UHF radio is used by astronauts and cosmonauts conducting EVAs and other spacecraft that dock to or undock from the station. Automated spacecraft are fitted with their own communications equipment; the ATV used a laser attached to the spacecraft and the Proximity Communications Equipment attached to Zvezda to accurately dock with the station.

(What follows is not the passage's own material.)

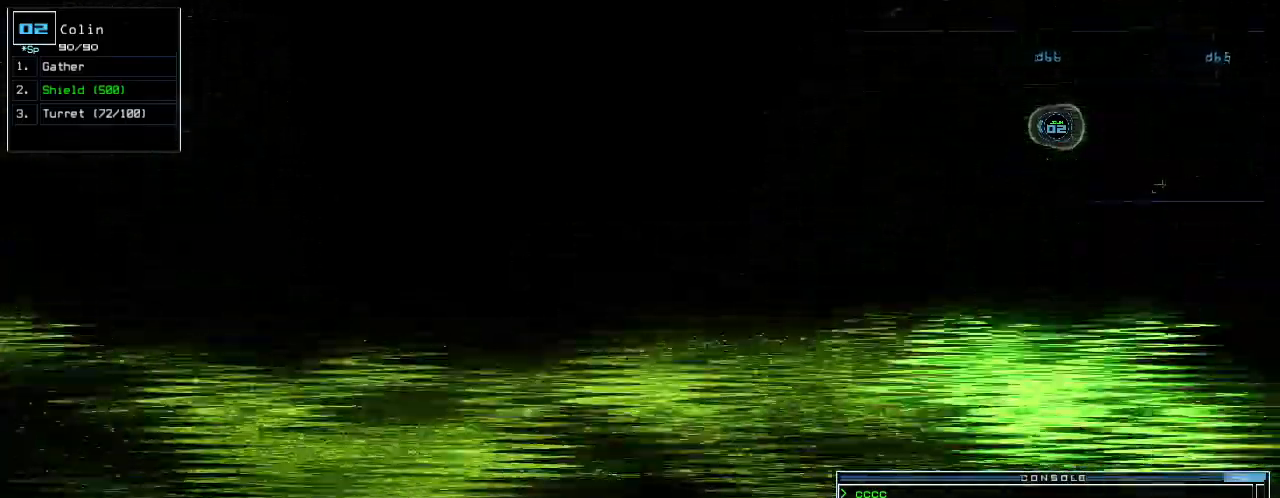
Gameplay with keyboard; each line is a JSON object with the keys held at the frame after it. "events" lists presses ("down") and releases ("up") of ".", "0", "1", "2", "3", "4", "5", "6", "7", "8", "9", "a", "b", "backspace", "c", "caps_lock", "comma", "ctrl_l", "ctrl_r", "d", "down", "e", "equals", "escape", "f", "g", "h", "i", "j", "k", "l", "left", "m", "minus", "n", "o", "p", "q", "quote", "r", "return", "right", "s", "semicolon", "shift_l", "shift_r", "space", "t", "tab", "tilde", "u", "up", "v", "w", "x", "y" and "z" between this image and that frame as [ms after this image, input, new state], when the widget could be followed in between. No other keys are recorded. Mouse input is not recorded.
{"keys": [], "events": [[40, "left", "down"], [160, "left", "up"], [160, "up", "up"], [240, "return", "down"], [300, "return", "up"]]}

The ISS is equipped with about 100 IBM/Lenovo ThinkPad and HP ZBook 15 laptop computers. The laptops have run Windows 95, Windows 2000, Windows XP, Windows 7, Windows 10 and Linux operating systems. Each computer is a commercial off-the-shelf purchase which is then modified for safety and operation including updates to connectors, cooling and power to accommodate the station’s 28V DC power system and weightless environment. Heat generated by the laptops does not rise but stagnates around the laptop, so additional forced ventilation is required. Portable Computer System (PCS) laptops connect to the Primary Command & Control computer (C&C MDM) as remote terminals via a USB to 1553 adapter. Station Support Computer (SSC) laptops aboard the ISS are connected to the station’s wireless LAN via Wi-Fi and ethernet, which connects to the ground via Ku band. While originally this provided speeds of 10 Mbit/s download and 3 Mbit/s upload from the station, NASA upgraded the system in late August 2019 and increased the speeds to 600 Mbit/s. Laptop hard drives occasionally fail and must be replaced. Other computer hardware failures include instances in 2001, 2007 and 2017; some of these failures have required EVAs to replace computer modules in externally mounted devices.
The operating system used for key station functions is the Debian Linux distribution. The migration from Microsoft Windows to Linux was made in May 2013 for reasons of reliability, stability and flexibility.
In 2017, an SG100 Cloud Computer was launched to the ISS as part of OA-7 mission. It was manufactured by NCSIST of Taiwan and designed in collaboration with Academia Sinica, and National Central University under contract for NASA.
ISS crew members have access to the Internet, and thus the web. This was first enabled in 2010, allowing NASA astronaut T.J. Creamer to make the first tweet from space. Access is achieved via an Internet-enabled computer in Houston, using remote desktop mode, thereby protecting the ISS from virus infection and hacking attempts.